Texto proporcionado |
_ _ _ _

Brasil sufrió otro desastre ambiental este año, el derrame de petróleo que desde el 30 de agosto contamina centenares de playas y manglares de la región del Nordeste brasileño, en oleadas de manchas de un crudo pastoso, que se dispersaron a lo largo de más de 2 000 kilómetros de litoral.

Tampoco se puede acusar al gobierno de provocar esa tragedia de origen aún desconocida. Pero sufrió muchas críticas por su reacción tardía e ineficaz, en parte por haber abolido comisiones encargadas de accidentes marítimos.

La mayor parte de la limpieza de las playas lo hicieron voluntarios, sin equipos de protección, favorecidos por el hecho de que el petróleo llegó en trozos grasientos de una densidad que permite la recolección a mano.

Pero el tercero gran desastre ambiental del año, que si se puede atribuirse al gobierno de Bolsonaro, fueron los incendios en la Amazonia, que proliferaron entre  julio y septiembre y alarmaron el  mundo.

Resultó difícil negar que esa quema forestal, en extensión e intensidad que ya no se veía desde la década pasada, responde a estímulos del actual gobierno, que condena el “chiitismo (radicalismo) ambientalista” y apoya la invasión de tierras amazónicas por la ganadería, con que aventureros buscan más el adueñarse de tierras públicas que producir leche o carne.

_ _ _ _

Tareas |
1. Responda, según el texto sobre los desastres ambientales en Brasil:
(a) ¿Desde qué fecha contamina el derrame de petróleo las playas y manglares del Nordeste brasileño?
(b) ¿Quiénes hicieron la mayor parte de la limpieza de las playas?
(c) ¿Entre qué meses proliferaron los incendios en la Amazonia?
2. Resuma el párrafo del texto sobre los desastres ambientales en Brasil que comienza con «La mayor parte de la limpieza» y conserve sus datos principales.
Los registros no intervienen en esta labor.

_ _ _ _

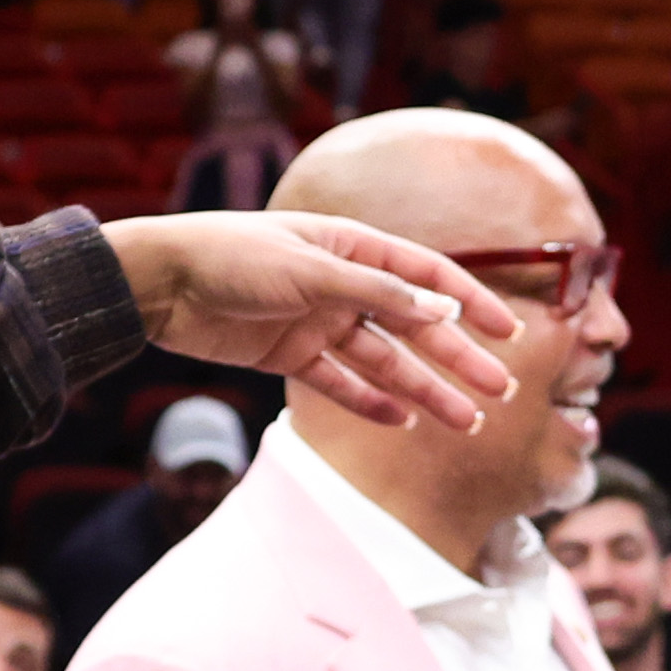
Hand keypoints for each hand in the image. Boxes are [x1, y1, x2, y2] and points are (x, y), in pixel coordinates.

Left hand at [104, 212, 516, 431]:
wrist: (160, 283)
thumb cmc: (231, 255)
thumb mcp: (309, 270)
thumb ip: (376, 294)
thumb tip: (442, 312)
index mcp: (353, 248)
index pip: (428, 277)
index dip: (471, 304)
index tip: (510, 334)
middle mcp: (343, 285)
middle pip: (414, 328)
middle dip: (458, 360)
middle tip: (500, 393)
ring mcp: (318, 322)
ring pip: (384, 363)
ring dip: (425, 390)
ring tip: (465, 422)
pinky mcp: (289, 355)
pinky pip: (340, 384)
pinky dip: (370, 403)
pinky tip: (403, 422)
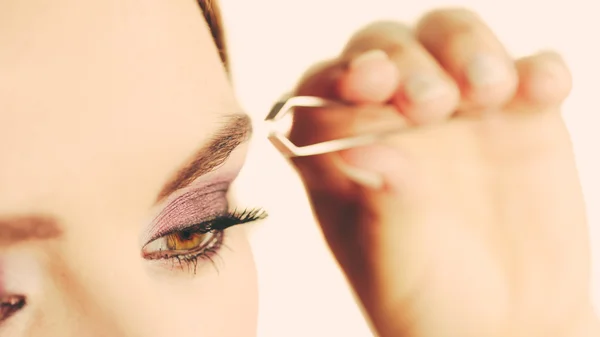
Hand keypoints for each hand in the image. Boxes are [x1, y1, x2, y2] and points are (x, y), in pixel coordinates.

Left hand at [289, 8, 598, 336]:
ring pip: (451, 39)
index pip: (323, 90)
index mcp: (344, 148)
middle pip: (385, 49)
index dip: (340, 81)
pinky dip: (538, 70)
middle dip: (403, 62)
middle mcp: (393, 120)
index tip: (367, 91)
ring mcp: (458, 113)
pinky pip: (530, 72)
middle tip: (431, 104)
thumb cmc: (429, 299)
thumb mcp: (391, 259)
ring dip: (467, 48)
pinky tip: (543, 91)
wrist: (504, 325)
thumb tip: (358, 152)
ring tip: (489, 91)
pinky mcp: (520, 117)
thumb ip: (379, 202)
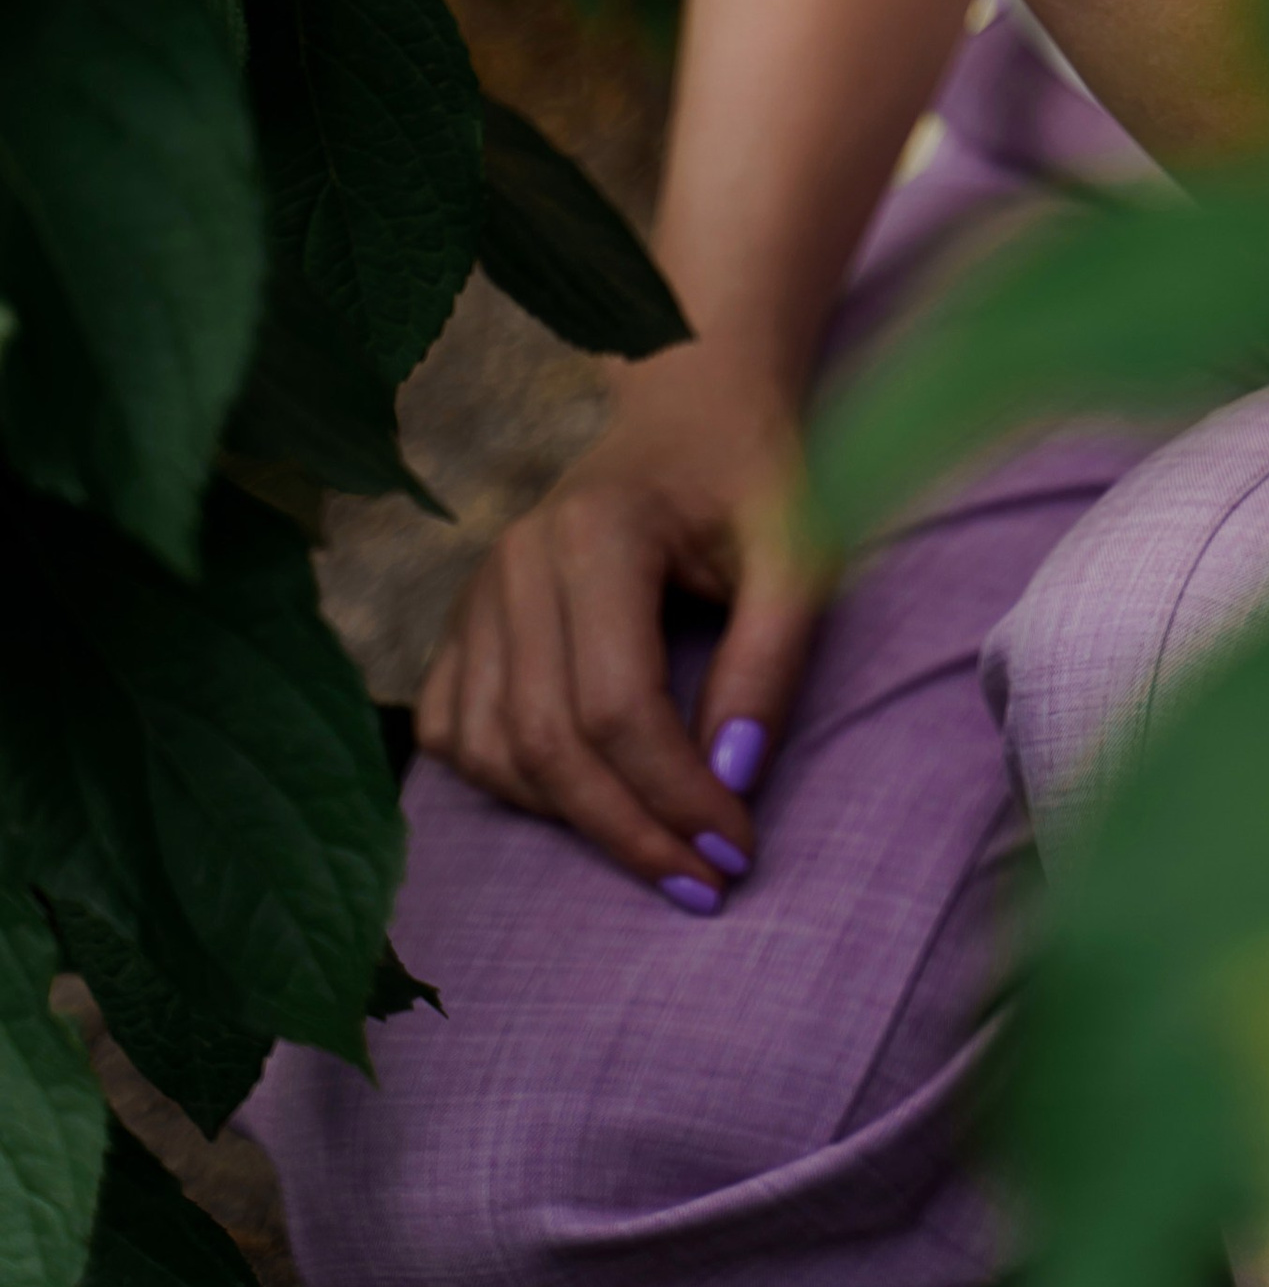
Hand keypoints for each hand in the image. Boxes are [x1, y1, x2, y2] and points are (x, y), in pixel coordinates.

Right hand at [415, 337, 827, 898]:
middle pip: (548, 743)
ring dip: (572, 822)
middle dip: (629, 832)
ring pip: (494, 751)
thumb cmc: (753, 475)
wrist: (691, 405)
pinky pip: (452, 732)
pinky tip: (580, 802)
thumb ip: (771, 657)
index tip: (738, 848)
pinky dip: (508, 787)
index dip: (675, 796)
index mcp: (597, 531)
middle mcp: (516, 560)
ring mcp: (477, 588)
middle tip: (705, 881)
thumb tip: (734, 778)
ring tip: (660, 847)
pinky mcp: (460, 616)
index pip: (617, 708)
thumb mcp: (797, 548)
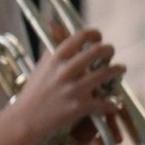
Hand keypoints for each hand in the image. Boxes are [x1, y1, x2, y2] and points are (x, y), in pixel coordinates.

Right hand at [6, 27, 125, 144]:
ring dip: (118, 70)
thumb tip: (55, 24)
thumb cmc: (33, 92)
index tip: (97, 37)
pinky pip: (106, 102)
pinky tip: (114, 102)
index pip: (81, 36)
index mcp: (55, 58)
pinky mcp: (80, 106)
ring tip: (119, 70)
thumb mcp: (41, 67)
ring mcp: (74, 88)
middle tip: (110, 53)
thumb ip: (53, 49)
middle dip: (109, 50)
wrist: (25, 119)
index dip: (94, 34)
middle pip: (99, 51)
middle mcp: (66, 70)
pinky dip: (113, 103)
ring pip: (107, 73)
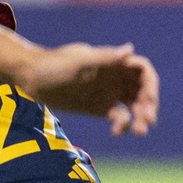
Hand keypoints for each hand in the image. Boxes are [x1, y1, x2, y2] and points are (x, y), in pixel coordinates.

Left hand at [21, 42, 159, 136]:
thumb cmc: (54, 65)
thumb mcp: (79, 62)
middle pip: (142, 91)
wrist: (31, 78)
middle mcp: (114, 78)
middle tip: (147, 121)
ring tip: (139, 132)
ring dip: (140, 118)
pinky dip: (122, 125)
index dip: (151, 85)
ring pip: (133, 106)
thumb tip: (130, 49)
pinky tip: (117, 132)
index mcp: (113, 63)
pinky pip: (119, 117)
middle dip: (148, 106)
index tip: (150, 100)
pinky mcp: (99, 108)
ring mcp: (108, 93)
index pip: (143, 71)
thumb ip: (105, 58)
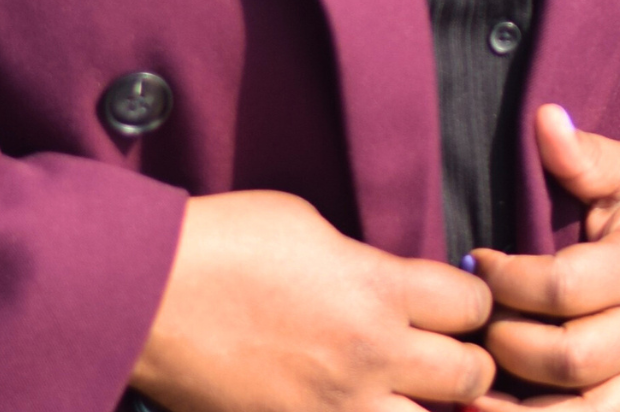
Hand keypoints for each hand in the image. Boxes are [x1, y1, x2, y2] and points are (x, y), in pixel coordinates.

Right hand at [130, 189, 497, 411]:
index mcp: (377, 288)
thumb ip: (370, 264)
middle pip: (472, 375)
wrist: (144, 293)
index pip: (475, 304)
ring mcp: (332, 407)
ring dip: (426, 408)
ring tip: (405, 391)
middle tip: (444, 353)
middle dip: (468, 362)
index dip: (472, 301)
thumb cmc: (222, 242)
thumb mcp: (312, 227)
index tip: (454, 301)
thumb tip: (398, 287)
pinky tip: (359, 406)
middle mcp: (368, 353)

_ _ _ _

Respuestas esperadas |
1.
(a) Desde el 30 de agosto.
(b) Voluntarios, sin equipos de protección.
(c) Entre julio y septiembre.

2. Voluntarios sin equipos de protección realizaron la mayor parte de la limpieza de las playas. Los favoreció que el petróleo llegara en trozos grasientos, cuya densidad permite recogerlos a mano.